- [What you need to do]
Which lines in the items below contain the word "Banded"? Copy out each of those lines.

** START OF Extracted entries **

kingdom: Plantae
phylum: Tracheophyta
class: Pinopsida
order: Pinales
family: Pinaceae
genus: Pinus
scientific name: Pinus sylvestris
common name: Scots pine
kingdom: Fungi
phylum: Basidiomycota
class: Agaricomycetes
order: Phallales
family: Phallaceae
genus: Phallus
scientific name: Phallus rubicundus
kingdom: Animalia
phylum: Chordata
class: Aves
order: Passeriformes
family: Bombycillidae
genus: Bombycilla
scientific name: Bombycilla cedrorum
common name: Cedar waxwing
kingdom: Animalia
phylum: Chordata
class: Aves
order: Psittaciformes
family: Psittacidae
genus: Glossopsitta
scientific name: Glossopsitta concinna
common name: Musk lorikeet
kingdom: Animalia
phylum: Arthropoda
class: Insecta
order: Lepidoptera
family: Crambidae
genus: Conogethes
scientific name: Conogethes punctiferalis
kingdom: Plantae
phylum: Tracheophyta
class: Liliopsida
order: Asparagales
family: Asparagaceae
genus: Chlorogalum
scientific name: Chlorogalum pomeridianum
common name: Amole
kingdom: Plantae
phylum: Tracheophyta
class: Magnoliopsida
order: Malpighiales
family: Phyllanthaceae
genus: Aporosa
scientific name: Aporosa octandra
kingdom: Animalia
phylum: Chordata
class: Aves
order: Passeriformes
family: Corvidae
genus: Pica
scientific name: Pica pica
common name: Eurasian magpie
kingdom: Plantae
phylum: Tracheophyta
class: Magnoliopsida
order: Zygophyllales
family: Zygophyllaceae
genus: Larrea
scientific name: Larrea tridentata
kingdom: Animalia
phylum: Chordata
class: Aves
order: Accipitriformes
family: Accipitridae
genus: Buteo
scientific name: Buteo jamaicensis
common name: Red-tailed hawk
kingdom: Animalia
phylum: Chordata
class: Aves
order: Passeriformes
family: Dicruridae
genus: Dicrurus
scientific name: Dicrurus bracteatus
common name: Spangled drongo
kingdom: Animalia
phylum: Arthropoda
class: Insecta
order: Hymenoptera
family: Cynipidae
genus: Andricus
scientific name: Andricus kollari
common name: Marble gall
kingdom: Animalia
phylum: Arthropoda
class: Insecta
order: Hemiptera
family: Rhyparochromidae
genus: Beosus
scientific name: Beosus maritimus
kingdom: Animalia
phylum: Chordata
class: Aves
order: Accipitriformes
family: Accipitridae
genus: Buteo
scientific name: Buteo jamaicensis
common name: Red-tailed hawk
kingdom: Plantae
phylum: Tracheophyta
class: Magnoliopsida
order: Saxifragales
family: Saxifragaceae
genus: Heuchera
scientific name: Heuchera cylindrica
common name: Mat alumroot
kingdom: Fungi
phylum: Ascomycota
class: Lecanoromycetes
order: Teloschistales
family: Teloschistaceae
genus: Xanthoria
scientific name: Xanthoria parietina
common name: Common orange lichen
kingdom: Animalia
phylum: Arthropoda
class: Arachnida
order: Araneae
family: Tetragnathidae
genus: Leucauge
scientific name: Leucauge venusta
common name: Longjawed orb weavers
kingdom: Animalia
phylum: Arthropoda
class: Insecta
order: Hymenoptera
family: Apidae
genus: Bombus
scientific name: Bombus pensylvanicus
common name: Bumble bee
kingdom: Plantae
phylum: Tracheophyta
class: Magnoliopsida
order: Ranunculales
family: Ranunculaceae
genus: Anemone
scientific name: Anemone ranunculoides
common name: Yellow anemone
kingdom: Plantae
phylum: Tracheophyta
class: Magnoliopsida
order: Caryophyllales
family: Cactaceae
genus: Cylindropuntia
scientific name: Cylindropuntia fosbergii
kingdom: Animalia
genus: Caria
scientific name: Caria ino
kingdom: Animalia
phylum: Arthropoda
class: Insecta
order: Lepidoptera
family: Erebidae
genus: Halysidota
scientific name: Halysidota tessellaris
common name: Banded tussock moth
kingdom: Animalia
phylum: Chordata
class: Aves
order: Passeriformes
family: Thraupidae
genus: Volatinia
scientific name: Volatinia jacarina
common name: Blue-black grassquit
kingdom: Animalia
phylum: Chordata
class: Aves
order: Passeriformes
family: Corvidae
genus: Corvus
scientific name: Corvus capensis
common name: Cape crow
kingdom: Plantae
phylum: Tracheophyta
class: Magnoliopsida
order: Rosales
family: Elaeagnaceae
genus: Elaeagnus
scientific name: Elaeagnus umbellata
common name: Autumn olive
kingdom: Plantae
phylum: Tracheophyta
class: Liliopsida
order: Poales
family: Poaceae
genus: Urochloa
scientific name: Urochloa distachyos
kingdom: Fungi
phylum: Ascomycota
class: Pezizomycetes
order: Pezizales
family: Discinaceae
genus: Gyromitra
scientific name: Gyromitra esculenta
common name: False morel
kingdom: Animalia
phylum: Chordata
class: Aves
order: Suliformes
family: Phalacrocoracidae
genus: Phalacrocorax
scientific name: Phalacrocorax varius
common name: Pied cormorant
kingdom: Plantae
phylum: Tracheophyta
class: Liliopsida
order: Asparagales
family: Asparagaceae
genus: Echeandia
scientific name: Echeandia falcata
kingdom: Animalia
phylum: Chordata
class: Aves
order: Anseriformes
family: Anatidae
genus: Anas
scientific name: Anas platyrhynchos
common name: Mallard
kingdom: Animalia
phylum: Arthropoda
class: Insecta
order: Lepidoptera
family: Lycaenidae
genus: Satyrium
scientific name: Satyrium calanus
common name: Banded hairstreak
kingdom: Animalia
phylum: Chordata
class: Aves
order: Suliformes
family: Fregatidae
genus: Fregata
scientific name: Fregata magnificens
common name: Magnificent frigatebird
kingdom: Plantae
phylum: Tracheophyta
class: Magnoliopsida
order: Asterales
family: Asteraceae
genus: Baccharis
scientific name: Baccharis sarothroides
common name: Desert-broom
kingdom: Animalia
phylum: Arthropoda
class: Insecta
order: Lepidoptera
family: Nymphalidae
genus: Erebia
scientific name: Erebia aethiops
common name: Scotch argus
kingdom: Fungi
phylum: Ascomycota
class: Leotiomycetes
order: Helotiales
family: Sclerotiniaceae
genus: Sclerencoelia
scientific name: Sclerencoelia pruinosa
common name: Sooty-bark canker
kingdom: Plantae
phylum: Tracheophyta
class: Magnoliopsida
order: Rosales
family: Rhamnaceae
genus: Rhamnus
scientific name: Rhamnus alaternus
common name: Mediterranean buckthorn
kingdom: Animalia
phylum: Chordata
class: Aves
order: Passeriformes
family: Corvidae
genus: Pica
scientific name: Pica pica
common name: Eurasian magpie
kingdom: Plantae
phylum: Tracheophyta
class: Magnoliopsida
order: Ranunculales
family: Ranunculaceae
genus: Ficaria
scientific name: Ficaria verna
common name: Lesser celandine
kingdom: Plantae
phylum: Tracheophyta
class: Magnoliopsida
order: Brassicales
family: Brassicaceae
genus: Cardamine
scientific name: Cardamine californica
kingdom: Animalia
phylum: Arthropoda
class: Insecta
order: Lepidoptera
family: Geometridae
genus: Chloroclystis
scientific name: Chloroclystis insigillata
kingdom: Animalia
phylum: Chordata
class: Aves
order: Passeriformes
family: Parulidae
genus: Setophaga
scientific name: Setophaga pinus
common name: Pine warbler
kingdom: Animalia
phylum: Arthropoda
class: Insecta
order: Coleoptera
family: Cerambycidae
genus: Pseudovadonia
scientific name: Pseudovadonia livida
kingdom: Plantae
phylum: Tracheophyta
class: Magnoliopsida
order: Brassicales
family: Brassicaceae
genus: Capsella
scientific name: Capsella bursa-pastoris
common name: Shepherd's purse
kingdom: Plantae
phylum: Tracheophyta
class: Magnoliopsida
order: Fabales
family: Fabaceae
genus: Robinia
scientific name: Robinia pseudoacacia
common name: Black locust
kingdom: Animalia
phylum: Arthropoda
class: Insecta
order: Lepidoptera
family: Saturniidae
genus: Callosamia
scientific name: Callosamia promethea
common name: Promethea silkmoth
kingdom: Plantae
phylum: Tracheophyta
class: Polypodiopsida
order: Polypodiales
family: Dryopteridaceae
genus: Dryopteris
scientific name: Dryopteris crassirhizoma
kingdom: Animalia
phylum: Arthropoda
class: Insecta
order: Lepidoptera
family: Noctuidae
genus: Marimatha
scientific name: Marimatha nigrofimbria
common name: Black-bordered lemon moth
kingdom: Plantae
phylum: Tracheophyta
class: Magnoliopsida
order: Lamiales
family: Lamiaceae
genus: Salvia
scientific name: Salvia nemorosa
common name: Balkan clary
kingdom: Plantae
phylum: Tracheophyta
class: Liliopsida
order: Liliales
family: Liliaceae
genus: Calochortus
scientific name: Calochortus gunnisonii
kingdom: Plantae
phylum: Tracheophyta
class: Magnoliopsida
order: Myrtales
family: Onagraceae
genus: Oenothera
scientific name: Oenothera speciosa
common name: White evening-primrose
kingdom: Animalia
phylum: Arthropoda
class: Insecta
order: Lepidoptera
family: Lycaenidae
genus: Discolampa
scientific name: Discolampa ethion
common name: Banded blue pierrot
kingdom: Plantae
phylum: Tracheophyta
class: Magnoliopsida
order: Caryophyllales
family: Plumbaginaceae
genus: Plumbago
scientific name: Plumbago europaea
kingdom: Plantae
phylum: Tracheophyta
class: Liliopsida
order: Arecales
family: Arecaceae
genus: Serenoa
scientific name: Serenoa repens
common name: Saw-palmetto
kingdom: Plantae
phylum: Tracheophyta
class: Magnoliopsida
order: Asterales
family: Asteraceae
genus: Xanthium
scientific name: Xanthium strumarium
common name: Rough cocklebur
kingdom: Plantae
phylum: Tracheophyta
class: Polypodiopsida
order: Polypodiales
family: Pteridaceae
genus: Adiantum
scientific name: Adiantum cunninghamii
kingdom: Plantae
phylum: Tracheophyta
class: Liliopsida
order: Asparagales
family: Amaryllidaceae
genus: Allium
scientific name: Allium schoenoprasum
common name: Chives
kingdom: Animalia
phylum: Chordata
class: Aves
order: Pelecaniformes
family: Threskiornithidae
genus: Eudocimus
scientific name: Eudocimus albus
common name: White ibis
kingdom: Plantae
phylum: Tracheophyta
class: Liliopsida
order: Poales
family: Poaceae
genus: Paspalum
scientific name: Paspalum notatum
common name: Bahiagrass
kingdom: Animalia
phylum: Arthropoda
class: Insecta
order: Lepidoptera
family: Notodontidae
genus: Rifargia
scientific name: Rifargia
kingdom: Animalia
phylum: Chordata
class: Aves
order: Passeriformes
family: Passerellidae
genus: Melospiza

** END OF Extracted entries **

- [Full solution]
common name: Banded tussock moth
common name: Banded hairstreak
common name: Banded blue pierrot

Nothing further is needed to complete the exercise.